A “master plan” to deal with the serious drug problem in Cape Town is being considered, Police Minister Nathi Mthethwa said.
|||Cape Town - A “master plan” to deal with the serious drug problem in Cape Town is being considered, Police Minister Nathi Mthethwa said on Monday.
“I made this point a year ago when I was here that this thing of yours here of calling the army in townships is not going to work. Drugs is a complex matter,” he told Sapa in a phone interview.
“There are many areas here in the Western Cape that are affected, Mitchells Plain being one of them. I have mentioned Philippi as a pilot project and the positive thing is that the mayor (Patricia de Lille) is with us in the thinking of our approach.”
He said his was a “lasting approach” which involved the social development, health, education, and police departments in a partnership.

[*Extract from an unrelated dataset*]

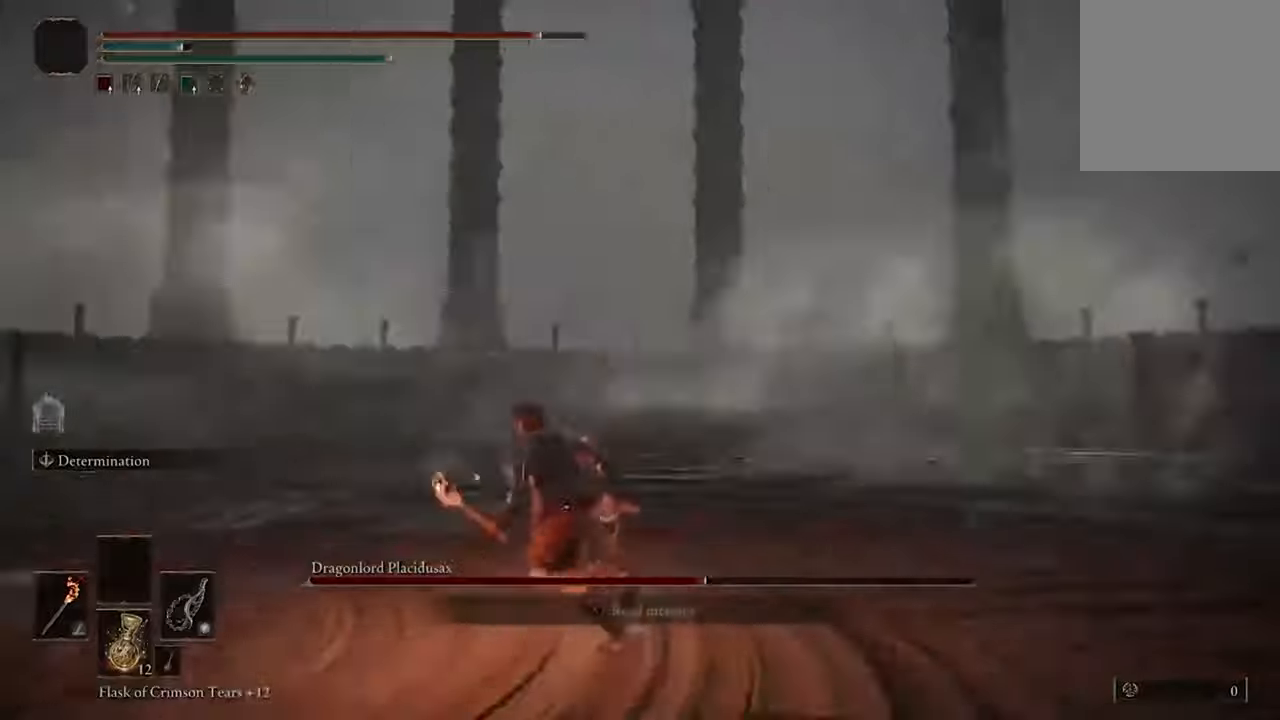
{"buttons": [], "left_stick": "up", "right_stick": "left", "events": [[300, "left_stick", "up"]]}
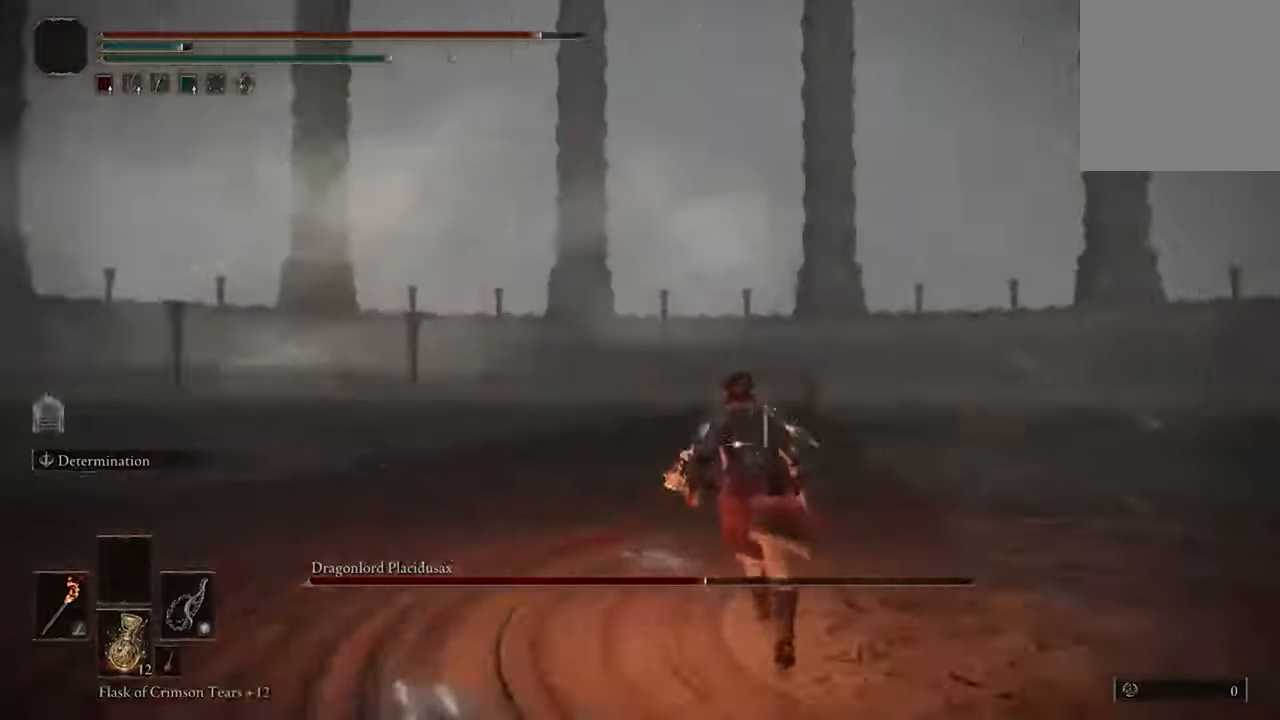
{"buttons": [], "left_stick": "up", "right_stick": "left", "events": []}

“What do we do with these kids who have been hooked by drug lords? We have a responsibility to deal with these kids and this should be led by social development.
“It's not something you come in one day and wipe away.”
He said he was satisfied with the police's fight against drugs in the province but that the flare-up of violence among gangs needed attention. He had already been in discussion with De Lille and was set to make an announcement in a week or two.
De Lille's spokesman Solly Malatsi confirmed the two met on June 18 in connection with a drug campaign. He said Mthethwa agreed to consult the provincial government in the matter.
ANC deputy president Cyril Ramaphosa visited Mitchells Plain on Saturday and called for a focused anti-drug campaign.
“We now require at national level a focus, a direct focus in Mitchells Plain,” he told community leaders at the Shekinah Tabernacle in the area.
“We should immediately begin to take action and, even if at provincial level we may not have such success, which we should have, that there should be a campaign... .”
Ramaphosa said the focus of such an initiative would be to rid the area of widespread drug addiction and drug lords who preyed on young children.
Local residents told the African National Congress leader about the struggles they encountered with the interlinked problems of drugs and gangsterism. Ramaphosa said President Jacob Zuma had previously answered the call of parents with similar problems.
Eldorado Park, Johannesburg, resident Doreleene James, mother of a teenager undergoing drug rehabilitation, appealed to Zuma earlier in the year to rid the area of drug dealers.
Ramaphosa said Zuma swiftly responded with a clean-up of the area. Ramaphosa had been in the area to get feedback from people on issues affecting them.